企业搜索引擎开发之连接器connector(十一)

这里又是工厂模式,这里的LoadManagerFactory接口及实现类HostLoadManagerFactory源码我就不贴出来了

下面分析LoadManager接口源码:

/**

 * Interface for a {@link LoadManager} implementations.

 */

public interface LoadManager extends BatchResultRecorder {

  /**

   * Sets the target load value.

   *

   * @param load

   */

  public void setLoad(int load);



  /**

   * Sets the measurement period in seconds.

   *

   * @param period in seconds

   */

  public void setPeriod(int period);



  /**

   * Sets the target batch size - the optimal number of documents to

   * return in an unconstrained traversal batch.

   *

   * @param batchSize the target batchSize to set.

   */

  public void setBatchSize(int batchSize);



  /**

   * Determine how many documents to be recommended to be traversed.  This

   * number is based on the max feed rate for the connector instance as well

   * as the load determined based on recently recorded results.

   *

   * @return BatchSize hint and constraint to the number of documents traverser

   *         should traverse

   */

  public BatchSize determineBatchSize();



  /**

   * Records the supplied {@link BatchResult} to be used against the load.

   *

   * @param batchResult a BatchResult

   */

  public void recordResult(BatchResult batchResult);



  /**

   * Returns true the the caller should delay processing in order to

   * maintain the target load management.

   */

  public boolean shouldDelay();

}

 

该接口主要是用来控制连接器调度的批次大小、记录返回的统计信息、执行时间以及控制是否延迟等

下面是实现类HostLoadManager源码:

/**

 *  Keeps track of the load for each connector instance as well as supplies

 *  batchHint to indicate how many docs to allow to be traversed by traverser.

 */

/* @NotThreadSafe */

/* @GuardedBy("ConnectorCoordinatorImpl") */

public class HostLoadManager implements LoadManager {

  private static final Logger LOGGER =

      Logger.getLogger(HostLoadManager.class.getName());



  private static final long MINUTE_IN_MILLIS = 60 * 1000L;



  /**

   * Cache containing the last few {@link BatchResult} traversal results for

   * the connector.  The results returned by recent traversals are used to

   * calculate the optimum size for the next traversal batch to maintain the

   * configured host load.

   */

  private LinkedList<BatchResult> batchResults = new LinkedList<BatchResult>();



  /**

   * The optimal number of documents for each Traversal to return.

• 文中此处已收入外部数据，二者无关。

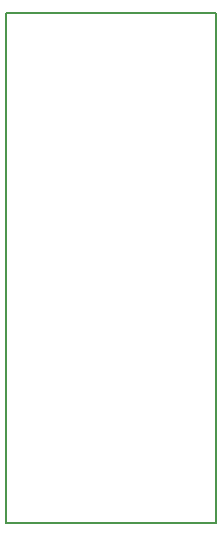
<source format=gbr>
G04 #@! TF.GenerationSoftware,KiCad,Pcbnew,(5.0.0-3-g5ebb6b6)*
G04 #@! TF.CreationDate,2019-01-26T00:41:45+00:00*
G04 #@! TF.ProjectId,QFN32,51464E33322E6B696361645F70636200,rev?*
G04 #@! TF.SameCoordinates,Original*
G04 #@! TF.FileFunction,Profile,NP*
%FSLAX46Y46*%
G04 Gerber Fmt 4.6, Leading zero omitted, Abs format (unit mm)*
G04 Created by KiCad (PCBNEW (5.0.0-3-g5ebb6b6)) date Saturday, 26 January 2019 at 00:41:45*
%MOMM*%
%LPD*%
G01*
G04 APERTURE LIST*
%ADD10C,0.150000*%
%ADD11C,0.200000*%
G04 APERTURE END LIST*
D10*
X127000000Y-116840000D02*
X127000000Y-73660000D01*
X144780000Y-116840000D02*
X127000000Y-116840000D01*
X144780000Y-73660000D02*
X144780000Y-116840000D01*
D11*
X127000000Y-73660000D02*
X144780000Y-73660000D01*
M02*

</source>
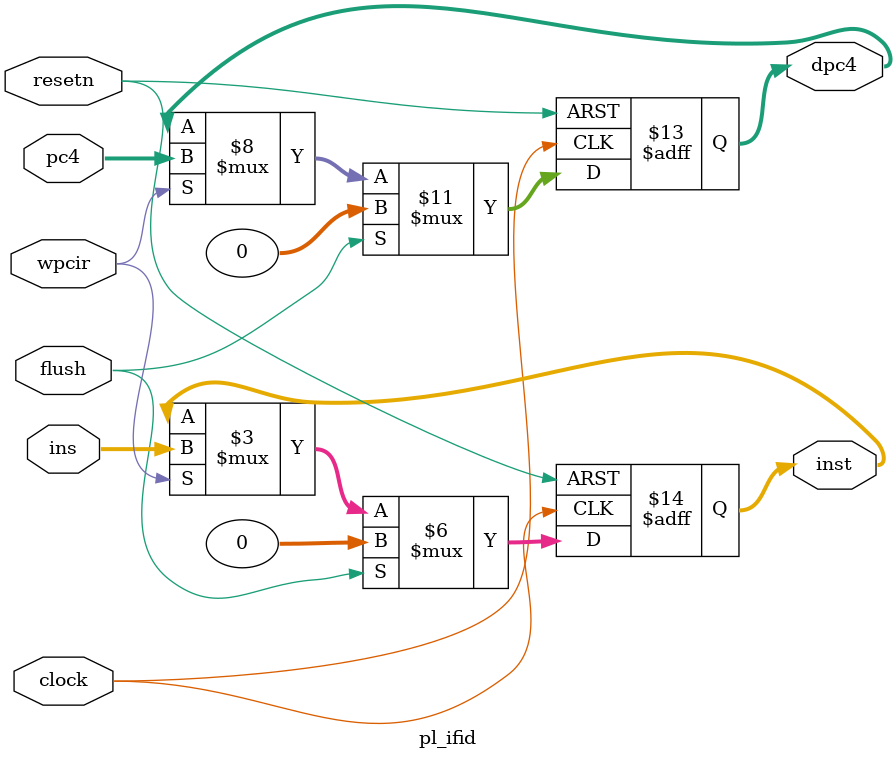
<source format=v>
module pl_ifid (clock, resetn, 
				flush, pc4, ins, wpcir, 
				dpc4, inst);
	input clock, resetn, flush;
	input [31:0] pc4, ins;
	input wpcir;
	output reg [31:0] dpc4, inst;

	always @(posedge clock or negedge resetn)
	begin
		if (!resetn)
		begin
			dpc4 <= 0;
			inst <= 0;
		end
		else
		begin
			if (flush)
			begin
				dpc4 <= 0;
				inst <= 0;
			end
			else 
			begin
				if (wpcir)
				begin
					dpc4 <= pc4;
					inst <= ins;
				end
			end
		end
	end
endmodule
</source>
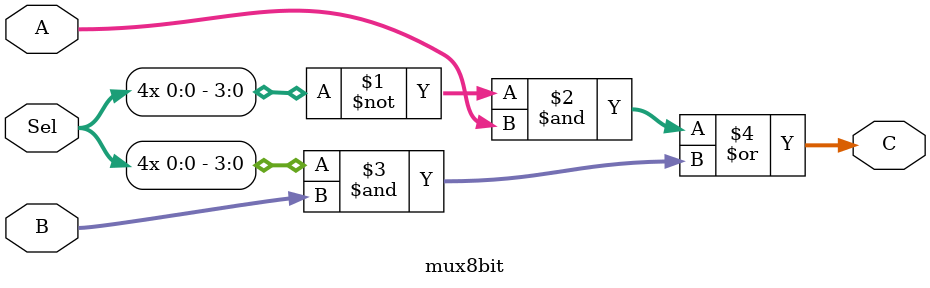
<source format=v>
`timescale 1ns / 1ps

module mux8bit(
    input [3:0] A,
    input [3:0] B,
    input Sel,
    output [3:0] C
    );

    assign C = (~{4{Sel}}&A)|({4{Sel}}&B);

endmodule

</source>
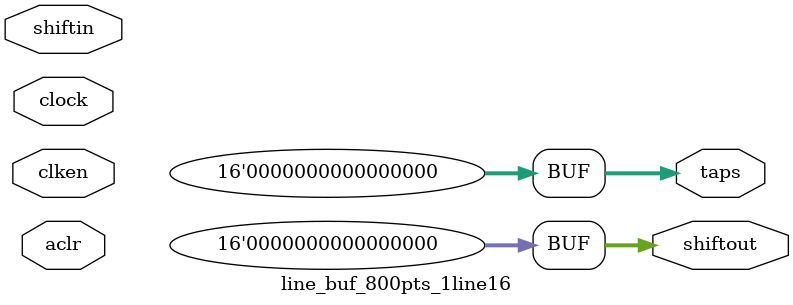
<source format=v>
module line_buf_800pts_1line16(	// file.cleaned.mlir:2:3
  input         aclr,	// file.cleaned.mlir:2:41
                clken,	// file.cleaned.mlir:2:56
                clock,	// file.cleaned.mlir:2:72
  input  [15:0] shiftin,	// file.cleaned.mlir:2:88
  output [15:0] shiftout,	// file.cleaned.mlir:2:108
                taps	// file.cleaned.mlir:2:128
);

  assign shiftout = 16'h0;	// file.cleaned.mlir:3:15, :4:5
  assign taps = 16'h0;	// file.cleaned.mlir:3:15, :4:5
endmodule


</source>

   * Small batches (<100) incur significant per batch overhead.

   * Large batches may consume excessive local and Repository resources.

   */

  private int batchSize = 500;



  /**

   * Number of milliseconds used to measure the feed rate.

   * In particular, we try to constrain our feed rate to

   * loadFromSchedule docs per periodInMillis.  Several

   * periods worth of results may be used to keep the load

   * on target.

   *

   * By default, the HostLoadManager will use a one minute period

   * for calculating the batchSize.

   */

  private long periodInMillis = MINUTE_IN_MILLIS;



  /**

   * The load is the target number of documents per period to process.

   */

  private int load = 1000;



  /**

   * Used for determining feed backlog status.

   */

  private final FeedConnection feedConnection;



  /**

   * Used when calculating low-memory conditions.

   */

  private final FileSizeLimitInfo fileSizeLimit;

  private boolean gotLowMemory = false;

  private long lastLowMemMessage = 0L;



  /**

   * Constructor used by {@link HostLoadManagerFactory} to create a

   * {@link LoadManager} for a a connector instance.

   *

   * @param feedConnection a {@link FeedConnection}.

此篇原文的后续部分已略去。